++++ Texte à analyser
Évoquant les observations conduites en Israël, le Conseil d’orientation note : « l’hôpital Sheba a constaté que de nombreuses personnes infectées par Omicron ont reçu la quatrième dose. Cela laisse penser que si « le vaccin fonctionne et offre une protection contre les complications graves », il ne serait toutefois « pas assez bon » en ce qui concerne la protection contre l’infection par le variant Omicron, a indiqué le Pr Regev-Yochay, coauteure de l’étude ». D’une manière générale, à propos d’Israël qui a initié une campagne de rappel vaccinal à l’intention de tous les sujets de plus de 60 ans, le Pr Alain Fisher et ses confrères citent Zvika Granot, immunologiste à l'Université hébraïque de Jérusalem qui critique sévèrement « l'initiative de commencer une campagne de quatrième dose n'est basée sur aucun essai clinique. Il n'y a aucune garantie que cela soit sans danger ». Enfin, les membres du conseil mettent en avant un argument psychologique en observant : « que la mise en place d’un second rappel pourrait générer un effet contre-productif quant à la poursuite de la campagne vaccinale en cours. En effet, une telle mesure pourrait être interprétée comme un signal d’inefficacité de la vaccination par l’opinion et ainsi induire un risque de désengagement à l’égard d’une vaccination perçue comme trop fréquente ».
++++++++
++++ Données à examiner
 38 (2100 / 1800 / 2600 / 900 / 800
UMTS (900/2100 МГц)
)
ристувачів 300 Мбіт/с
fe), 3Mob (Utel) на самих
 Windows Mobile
++++++++
++++ Données à examiner
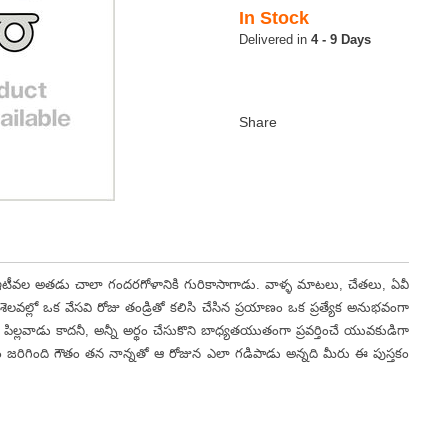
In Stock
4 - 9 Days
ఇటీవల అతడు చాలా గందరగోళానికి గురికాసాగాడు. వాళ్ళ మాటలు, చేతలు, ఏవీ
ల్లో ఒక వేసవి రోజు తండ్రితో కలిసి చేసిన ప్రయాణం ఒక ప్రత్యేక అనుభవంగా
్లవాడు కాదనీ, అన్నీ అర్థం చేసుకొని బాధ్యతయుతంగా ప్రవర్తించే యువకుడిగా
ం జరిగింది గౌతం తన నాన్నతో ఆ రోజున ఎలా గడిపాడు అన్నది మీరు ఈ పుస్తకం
++++++++
- Travail à réaliser: Rédigez la suite du texte sur la quatrième dose de vaccin, à partir de sa dernière phrase.

- Réponse demandée:
Des nouveaux vaccins obsolètes avant même d’être autorisés ?

Néanmoins, la perspective d’un second rappel est loin d’être totalement écartée. Le COSV invite en effet les pouvoirs publics à surveiller attentivement l’évolution de la situation dans les hôpitaux, afin de déceler des signaux qui pourraient suggérer une perte d’efficacité du premier rappel vaccinal face à Omicron. Il note en effet : « On observe sur la dernière semaine de décembre une légère augmentation des hospitalisations en ce qui concerne les personnes âgées de 80 ans ou plus. Il convient de surveiller si cette tendance se poursuit au cours des prochaines semaines ». Par ailleurs, l’arrivée de nouveaux vaccins ciblant Omicron pourrait changer la donne. Pfizer-BioNTech et Moderna viennent d’ailleurs de débuter des essais dans ce sens et tablent sur une mise à disposition de produits adaptés en mars. Il pourrait cependant être déjà un peu tard si comme le prédisent certains experts la moitié de l’humanité devait à cette date avoir été infectée par Omicron.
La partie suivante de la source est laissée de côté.